Dear Editor,
We read with interest the article from Dr. Kozak and colleagues in “Polish Journal of Radiology” [1], in which they assessed irreversible electroporation (IRE) as an interesting tool in the treatment of locally advanced pancreatic cancer (LAPC). We congratulate the authors on their accuracy in data presentation about IRE in LAPC reporting recently published manuscripts [2-4]. However, we would like to clarify several data and report some recent results on electrochemotherapy in LAPC. Reversible and irreversible electroporation are 2 different modalities to apply an electric field with the aim of permeabilising the cell membrane and obtaining a different effect: in the first case, the transient permeabilization of cell membrane facilitates drug delivery; in the second case, the cell membrane permeabilized irreversibly will subsequently undergo cell death.
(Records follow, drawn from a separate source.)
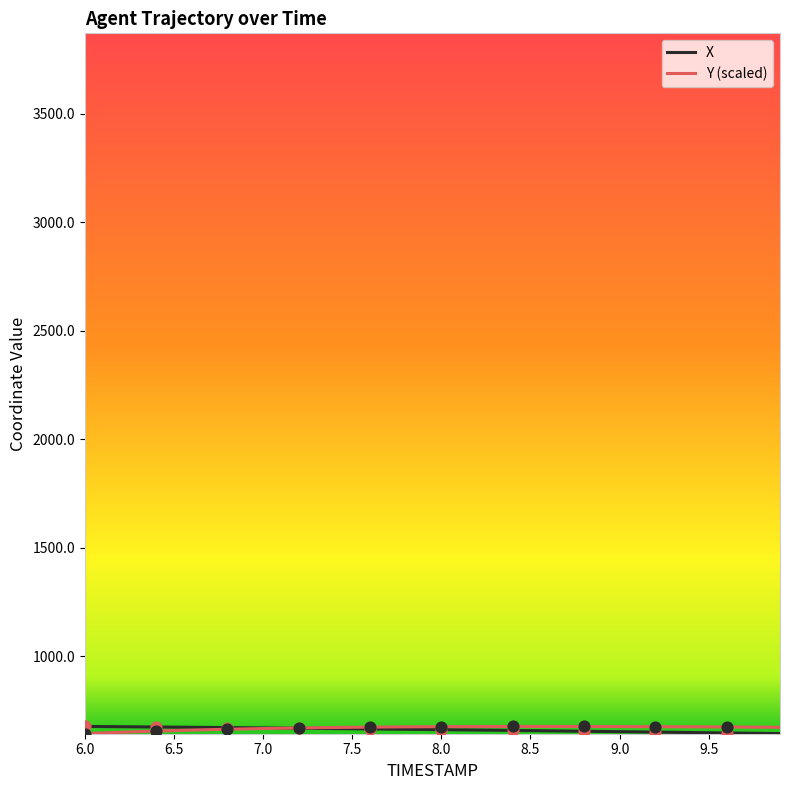

What is the lowest value of the X series?

643.8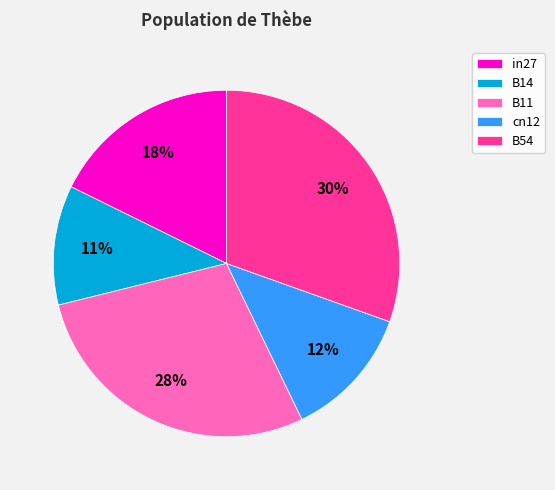

Combined, do in27 and B14 account for over 50%?

No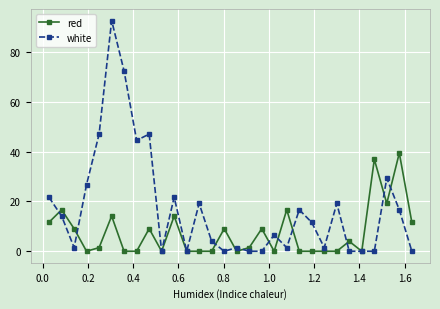

What is the value of the white point at the 19th from the left?

6.5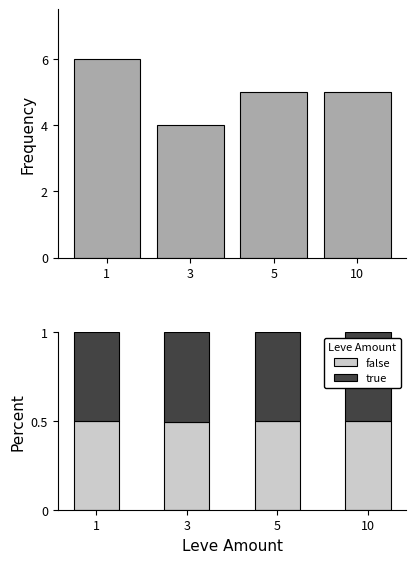

Read the true value at 3.

0.5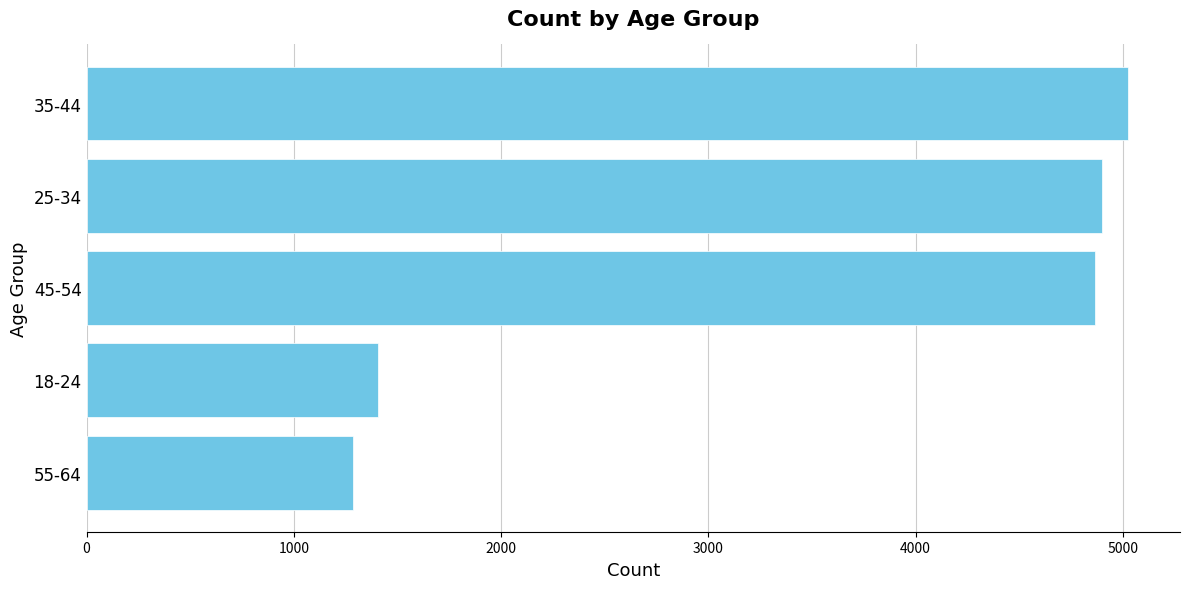

What is the label of the 4th bar from the top?

18-24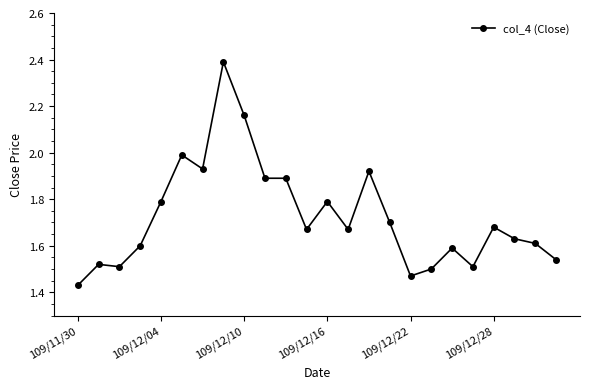

True or false: the data has more than 1 interior local peaks.

True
Therefore, the correct use of the term “electrochemotherapy” (ECT) is associated with a combination therapy based on electric pulses and drugs, i.e. a combined low-dose of chemotherapeutic drugs with an electrical field that determines a transient increase of cell permeability (reversible electroporation), allowing uptake of chemotherapeutic drugs into the tumour, using low doses and reducing the cytotoxic effects [4,5]. Therefore, in contrast to what was reported Dr Kozak and colleagues [1], IRE cannot be defined with the term of ECT, and, although both IRE and ECT can be safely used to treat LAPC patients, these techniques are profoundly different [6-10]. Some authors have evaluated the feasibility and effectiveness of electrochemotherapy on deep tumours [6-18]. In our previous study we showed that electrochemotherapy on pancreatic tumours can be performed safely and feasibly [6]. No side effects or major complications, no clinically relevant elevation of amylase and lipase levels, and no evidence of clinical pancreatitis were observed in the LAPC patients treated with ECT. Although it has been shown that ECT is a promising technique for cancer treatment, there is still the problem of how to assess treated tumour response. ECT potentiates the cytotoxic effect of chemotherapy, and therefore the Choi criteria would appear to be more suitable for early treatment evaluation [8]. We demonstrated that local disease control (partial response) obtained according to Choi criteria was obtained in 18/18 (100.0%) patients treated with ECT [8].
In conclusion, we believe that the readers of “Polish Journal of Radiology” should know that the term IRE should not be confused with the term electrochemotherapy, which is reserved for a combination of low doses of chemotherapeutic drugs with an electrical field that determines a transient increase of cell permeability (reversible electroporation) [13-18].